Under these conditions the move in a communist direction could only be quite limited and eventually proved unsustainable. They took important preliminary steps but did not achieve the real substance. Industry was placed under state ownership which meant that capitalist industry was expropriated and the new accumulation of private wealth thwarted. At the same time there was a degree of economic security for workers. The system was described as socialism, the first stage on the road to communism. However, the weakness of the proletariat placed severe limits on what could be achieved. With a couple of exceptions in central Europe, it only began to become a significant section of society with the industrialization that followed the revolution. Proletarians were former peasants engaged mainly in the low paid toil that you would expect at this stage of development. They were simply not ready to be a ruling class. There was not the basis for a society based on mutual regard. Enthusiasm and unprompted initiative was limited in these harsh conditions and so there was a heavy reliance on material incentives and top down command with all kinds of perverse results. The freedom and democracy required for the full development of the proletariat was not possible given the intensity of external and internal opposition and the weakness of the revolutionary forces.

What is asked:
1/ Answer these questions about the passage on the move toward communism:
(a) What was placed under state ownership?
(b) How was the resulting system described?
(c) Who were the proletarians, according to the passage?
2/ Extend the passage on the move toward communism, picking up after its final sentence.

Dataset:
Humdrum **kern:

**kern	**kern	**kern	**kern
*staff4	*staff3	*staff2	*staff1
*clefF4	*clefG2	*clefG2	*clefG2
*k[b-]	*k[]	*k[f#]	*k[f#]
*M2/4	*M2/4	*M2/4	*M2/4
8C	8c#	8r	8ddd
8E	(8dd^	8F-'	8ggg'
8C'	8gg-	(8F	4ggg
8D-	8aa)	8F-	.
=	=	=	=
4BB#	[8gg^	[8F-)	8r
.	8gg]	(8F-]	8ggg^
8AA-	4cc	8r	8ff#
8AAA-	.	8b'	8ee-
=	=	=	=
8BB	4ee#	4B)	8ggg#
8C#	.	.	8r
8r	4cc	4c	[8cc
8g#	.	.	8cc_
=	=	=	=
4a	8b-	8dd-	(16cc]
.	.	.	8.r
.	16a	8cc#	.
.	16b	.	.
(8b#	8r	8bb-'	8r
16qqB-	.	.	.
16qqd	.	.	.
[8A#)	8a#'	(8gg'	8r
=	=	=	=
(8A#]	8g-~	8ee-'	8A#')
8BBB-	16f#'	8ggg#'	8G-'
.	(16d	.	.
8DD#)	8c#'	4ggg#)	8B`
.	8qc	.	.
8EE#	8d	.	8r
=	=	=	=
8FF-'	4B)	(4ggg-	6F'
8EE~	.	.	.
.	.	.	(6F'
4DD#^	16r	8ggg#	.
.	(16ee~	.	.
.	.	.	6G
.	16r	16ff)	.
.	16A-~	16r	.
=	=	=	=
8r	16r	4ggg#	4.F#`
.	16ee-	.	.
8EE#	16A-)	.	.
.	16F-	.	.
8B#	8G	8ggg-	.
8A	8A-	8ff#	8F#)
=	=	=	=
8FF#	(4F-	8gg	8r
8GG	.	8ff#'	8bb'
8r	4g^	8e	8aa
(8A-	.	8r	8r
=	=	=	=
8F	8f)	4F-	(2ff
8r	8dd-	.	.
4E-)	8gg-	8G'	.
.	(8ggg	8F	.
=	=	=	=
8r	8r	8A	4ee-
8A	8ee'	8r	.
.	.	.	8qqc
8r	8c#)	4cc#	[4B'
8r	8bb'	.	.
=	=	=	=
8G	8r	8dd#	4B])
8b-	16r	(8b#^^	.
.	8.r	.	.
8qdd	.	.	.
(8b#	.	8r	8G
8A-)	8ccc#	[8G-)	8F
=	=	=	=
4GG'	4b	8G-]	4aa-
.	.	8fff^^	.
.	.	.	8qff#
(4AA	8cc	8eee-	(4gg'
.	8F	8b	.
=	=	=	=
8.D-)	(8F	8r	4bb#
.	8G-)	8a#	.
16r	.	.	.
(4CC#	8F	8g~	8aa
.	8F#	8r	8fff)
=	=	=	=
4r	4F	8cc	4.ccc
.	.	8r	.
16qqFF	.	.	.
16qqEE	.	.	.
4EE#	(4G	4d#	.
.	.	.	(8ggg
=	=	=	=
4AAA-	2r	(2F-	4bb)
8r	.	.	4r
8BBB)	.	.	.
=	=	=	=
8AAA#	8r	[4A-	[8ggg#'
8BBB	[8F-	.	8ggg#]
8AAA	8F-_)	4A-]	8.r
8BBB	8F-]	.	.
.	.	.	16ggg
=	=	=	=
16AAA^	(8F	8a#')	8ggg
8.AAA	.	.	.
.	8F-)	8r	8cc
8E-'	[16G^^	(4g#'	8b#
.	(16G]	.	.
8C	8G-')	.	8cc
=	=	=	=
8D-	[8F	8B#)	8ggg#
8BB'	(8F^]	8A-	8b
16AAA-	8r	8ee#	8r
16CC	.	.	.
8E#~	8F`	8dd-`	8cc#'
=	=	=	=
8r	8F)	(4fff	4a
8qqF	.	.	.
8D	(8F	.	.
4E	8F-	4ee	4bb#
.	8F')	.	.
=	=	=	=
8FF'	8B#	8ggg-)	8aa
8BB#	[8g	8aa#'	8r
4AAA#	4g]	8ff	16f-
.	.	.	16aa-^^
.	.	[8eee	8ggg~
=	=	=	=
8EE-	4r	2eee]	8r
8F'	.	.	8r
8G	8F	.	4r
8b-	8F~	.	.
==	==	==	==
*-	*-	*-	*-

Solved tasks:
1/
(a) Industry was placed under state ownership.
(b) It was described as socialism, the first stage on the road to communism.
(c) They were former peasants engaged mainly in low paid toil.

2/
Because most work was arduous and repetitive manual labor, and the education level and background of the typical worker left them ill-equipped for involvement in the mental aspects of production, there was a minority who did the thinking and deciding. These were the managers, engineers and officials - generally referred to as ‘cadres’. Members of this elite had a vested interest in entrenching their privileged position and were unlikely to encourage an invasion of their domain as workers became more skilled and educated, and industry more mechanized, nor to willingly start to take upon themselves a share of the more routine forms of labor.

Once career, income and position are the primary impulse, economic results take a second place to empire building, undermining rivals, promoting loyal followers, scamming the system and concealing one’s poor performance from superiors. The opportunity for workers to resist these developments was limited by the lack of freedom and the culture of subordination which drains away confidence and the courage to act. This culture can be very strong even in the absence of political tyranny as we can see in any “liberal” capitalist society. At the same time, one can imagine that, under these conditions, rank and file workers with special abilities or talents would tend to be more interested in escaping the workers’ lot by becoming one of the privileged rather than in struggling against it.

Mao Zedong, the head of the Chinese Communist Party until his death in 1976, referred to this process, once fully entrenched and endorsed at the top, as capitalist restoration and those encouraging it as revisionists and capitalist roaders. The Chinese Cultural Revolution that he led in the late 1960s was an attempt to beat back this trend. However, that revolution was undermined and defeated, and the capitalist roaders were able to seize supreme power in China after his death.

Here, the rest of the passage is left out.